3. It fully realizes the world laid out in the original.
The Terminator posits a world controlled by machines, but it’s not until T2 that we actually see that world fleshed out fully, present and future. See, T1 was all about the night that Sarah Connor became a target, but T2 sees the repercussions of it all. Sarah’s institutionalization, John’s orphaning, nightmarish depictions of judgment day (scientists voted it the most accurate cinematic depiction of a nuclear detonation to date) and the butterfly effect style changing of fate that permeates the Connors’ lives are things that just weren’t possible before. T2 is the rare example of a sequel that somehow grows more highbrow than its predecessor.
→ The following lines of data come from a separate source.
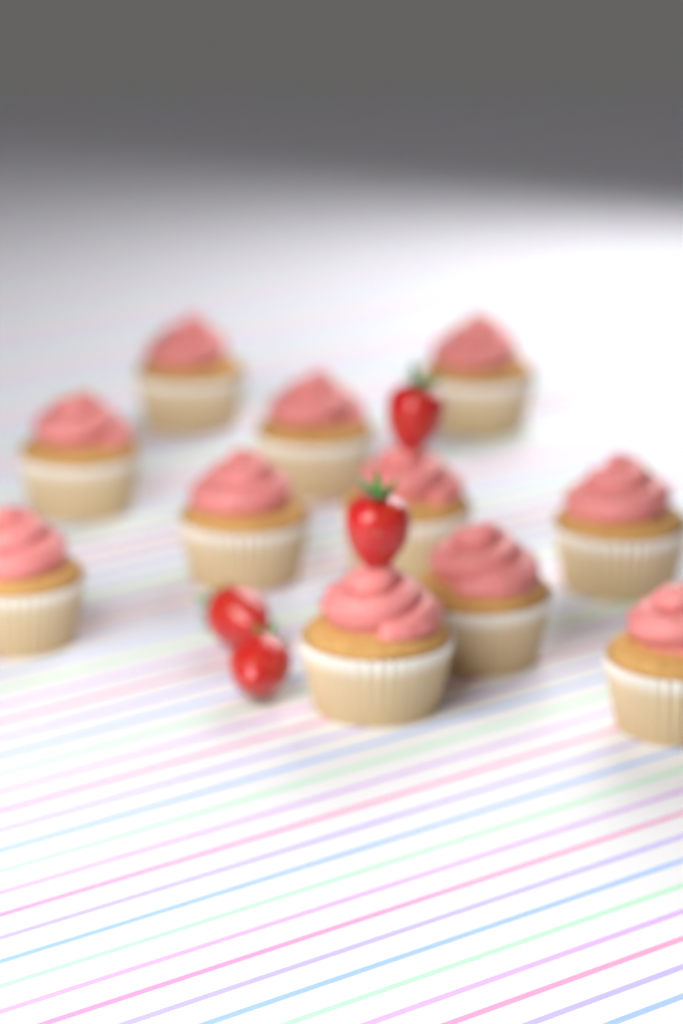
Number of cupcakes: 11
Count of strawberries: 4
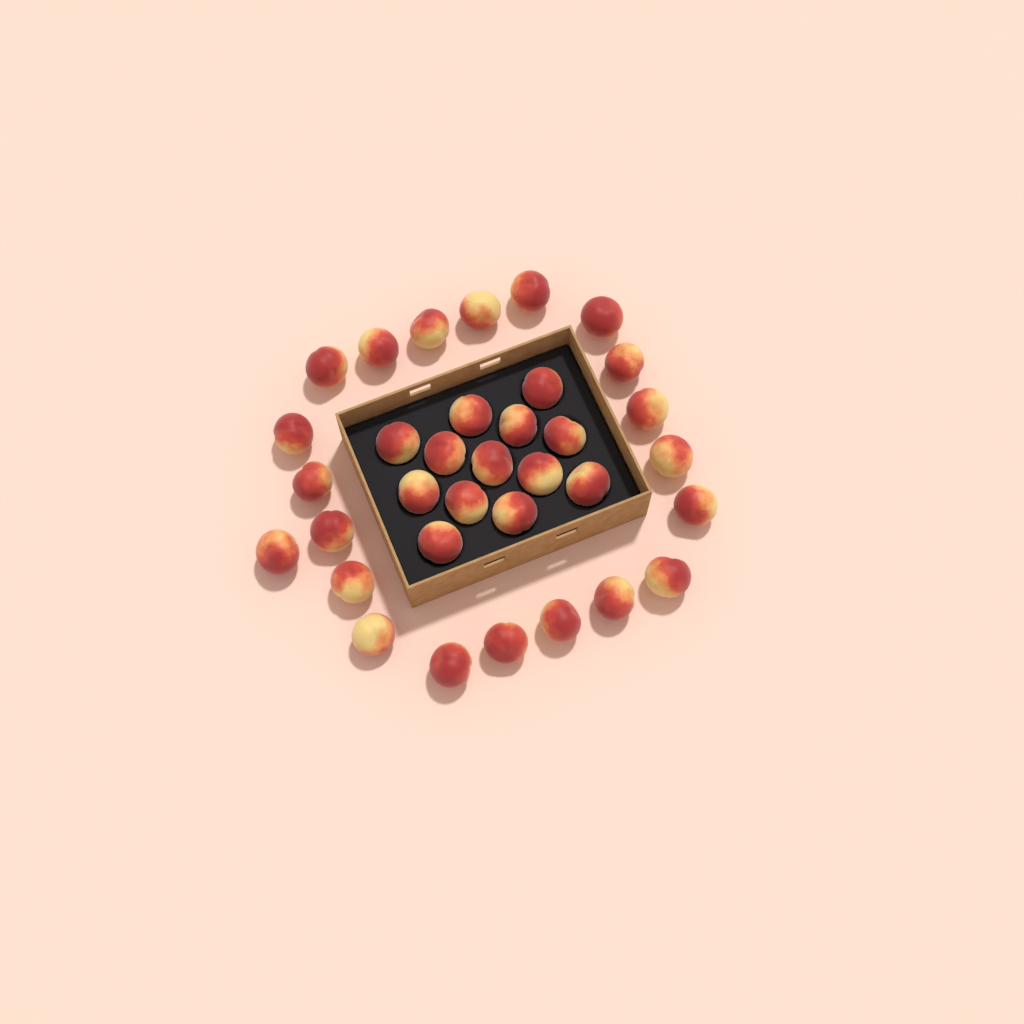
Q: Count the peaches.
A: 34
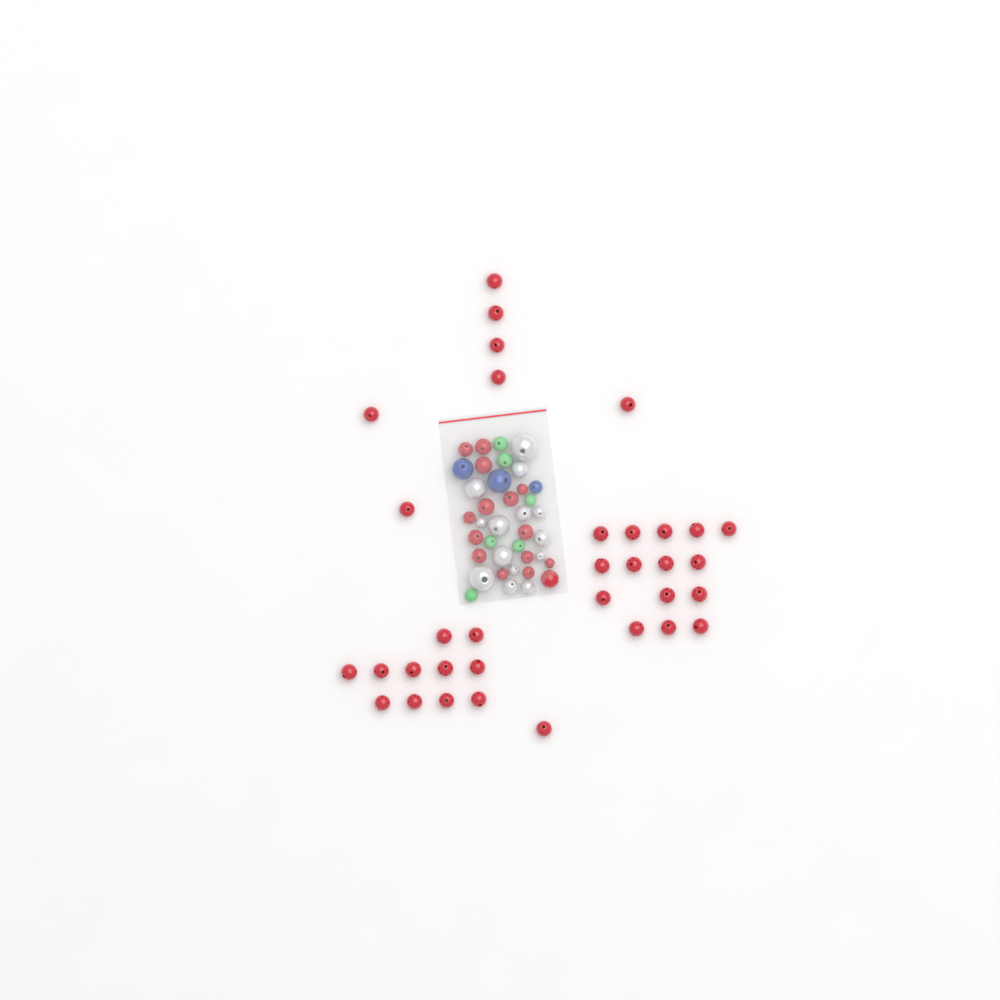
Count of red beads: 49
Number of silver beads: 14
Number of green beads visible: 6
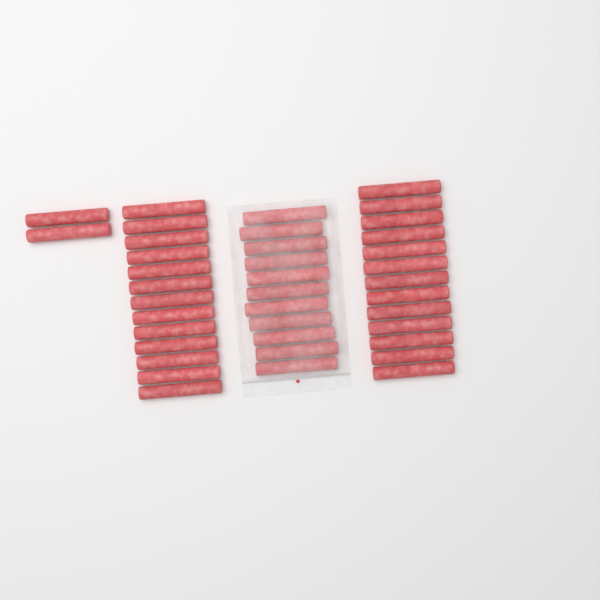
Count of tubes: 39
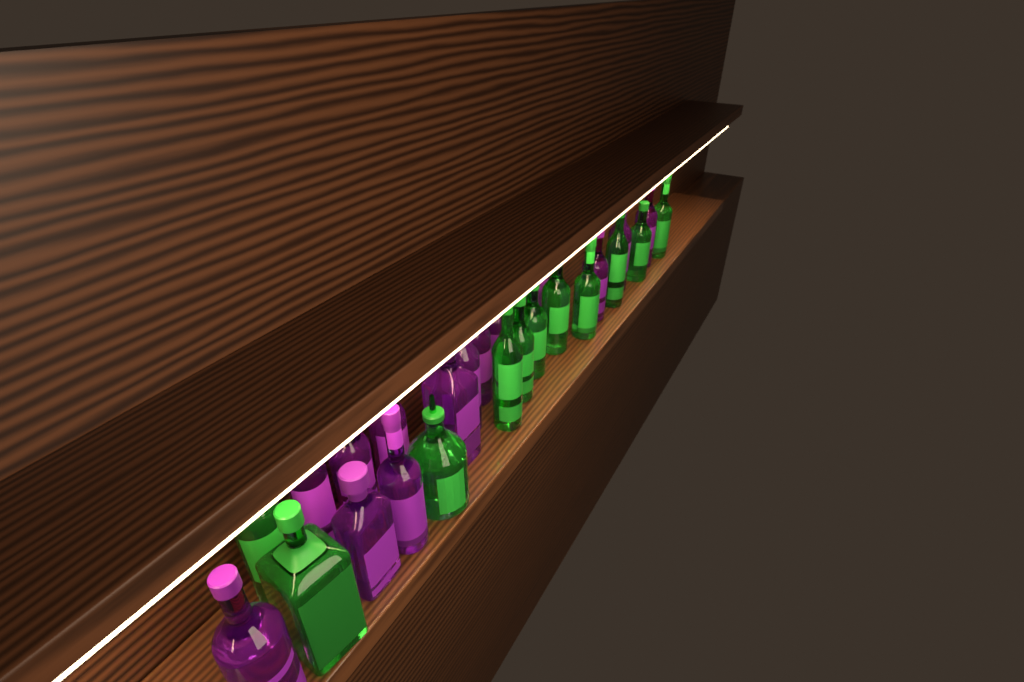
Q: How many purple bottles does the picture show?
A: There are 15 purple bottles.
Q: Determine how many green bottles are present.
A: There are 11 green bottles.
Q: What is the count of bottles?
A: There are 26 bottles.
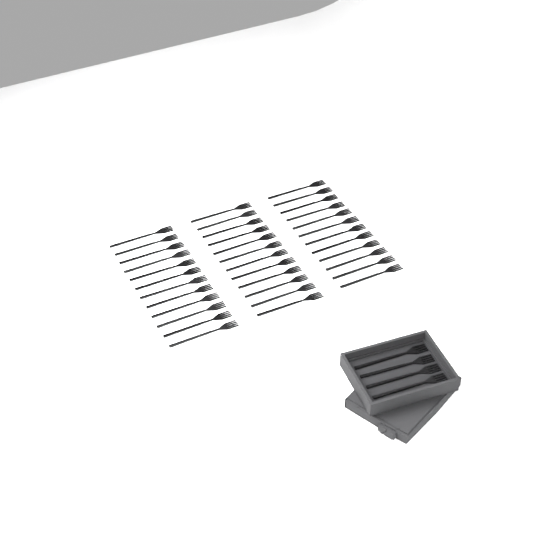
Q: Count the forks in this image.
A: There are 40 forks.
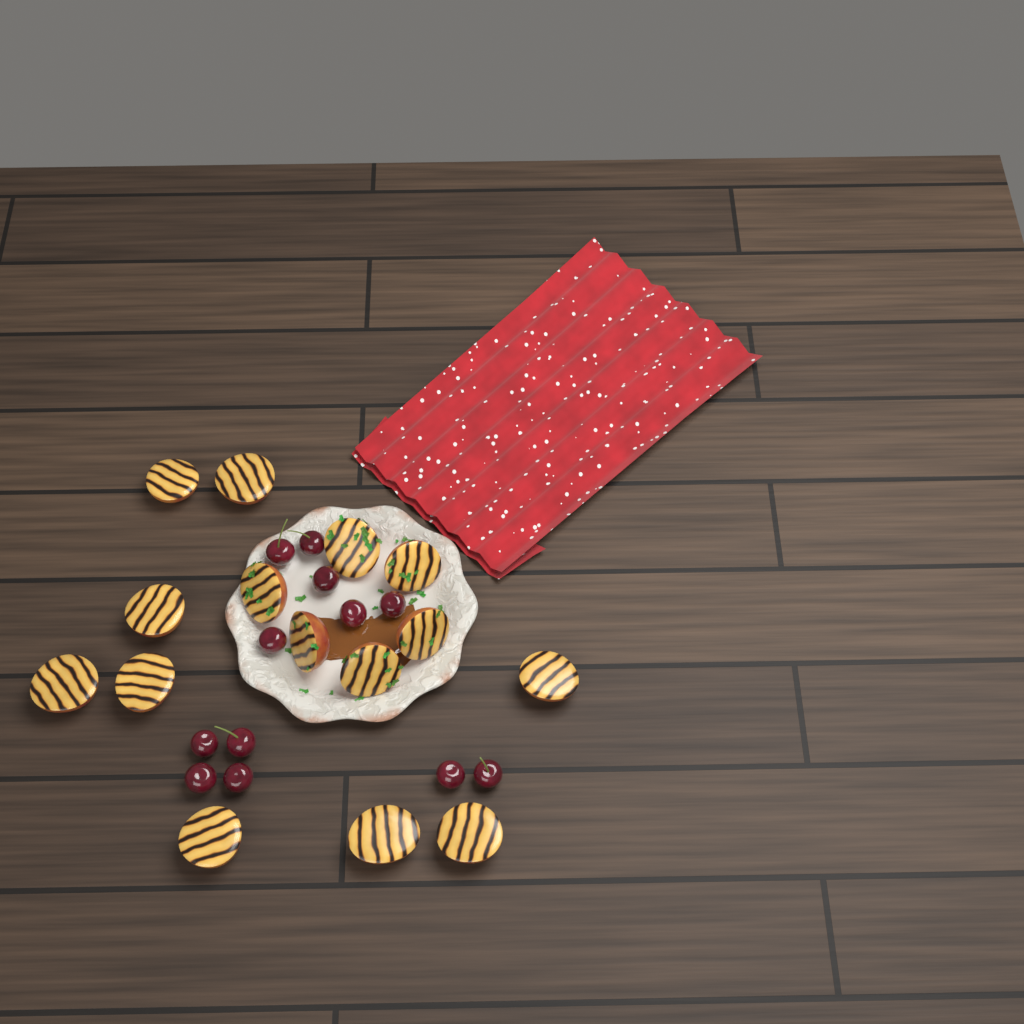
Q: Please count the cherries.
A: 12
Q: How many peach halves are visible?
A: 15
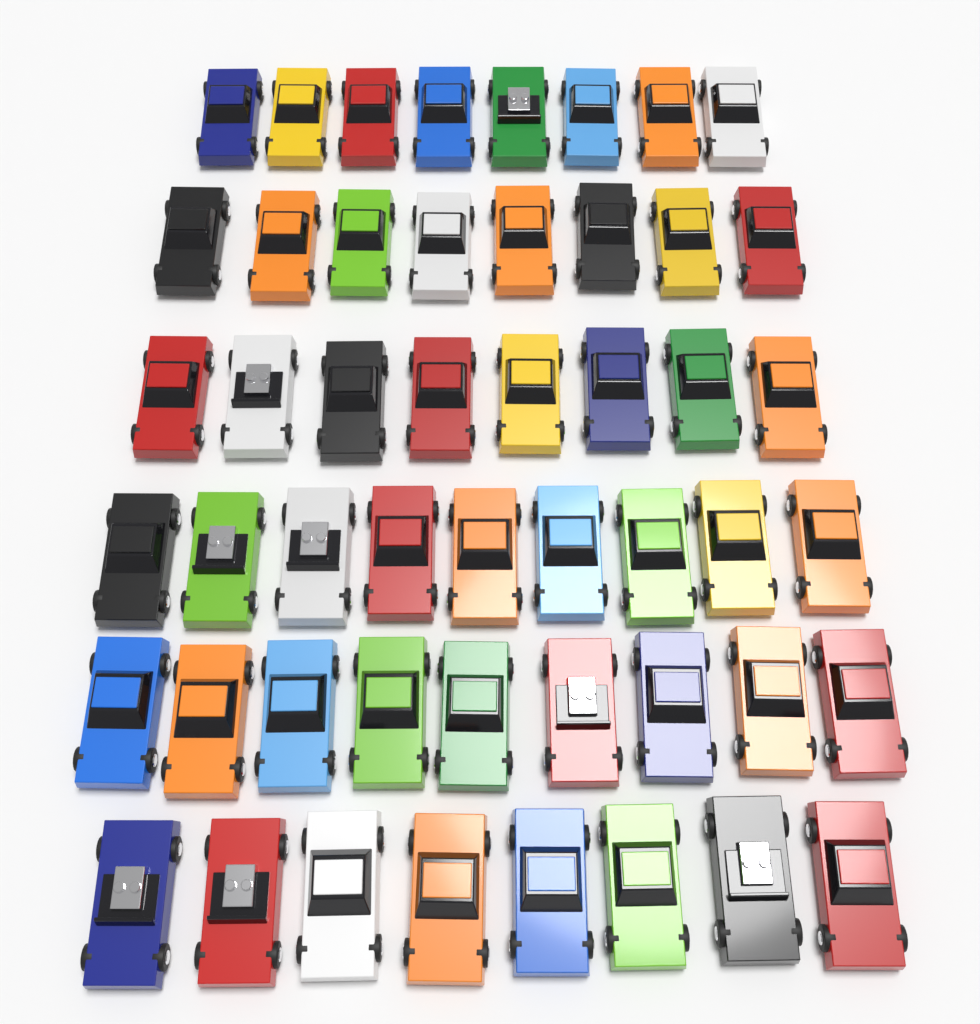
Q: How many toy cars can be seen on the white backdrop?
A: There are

4. It had a record-breaking budget.
Just because something costs more doesn’t make it the best, but the $102 million final budget of T2 did make it the most expensive movie ever made at that time. Cameron himself would outdo that record in his next three films (True Lies, Titanic and Avatar) but, when you adjust for inflation, no R-Rated movie has outperformed T2 even to this day.
5. James Cameron fucking killed it.
Terminator was only Cameron’s second feature-length film at that point. For reference, the only movie he’d done up until then was a rather bad B-flick called Piranha Part Two: The Spawning… starring nobody you’ve ever heard of. After The Terminator, however, he went on to direct Aliens and The Abyss which were well received and remain respected.
Cameron’s own growth as a storyteller and filmmaker are evident in T2, giving fuller personality to the characters and rounding out the universe he created in the first film. His creative choices are evident across the board and he was even wise enough to acquiesce to other opinions in terms of scene choices, what to cut and how to end it. He also earned $5 million for his work on the film and, in our opinion, he was worth every penny.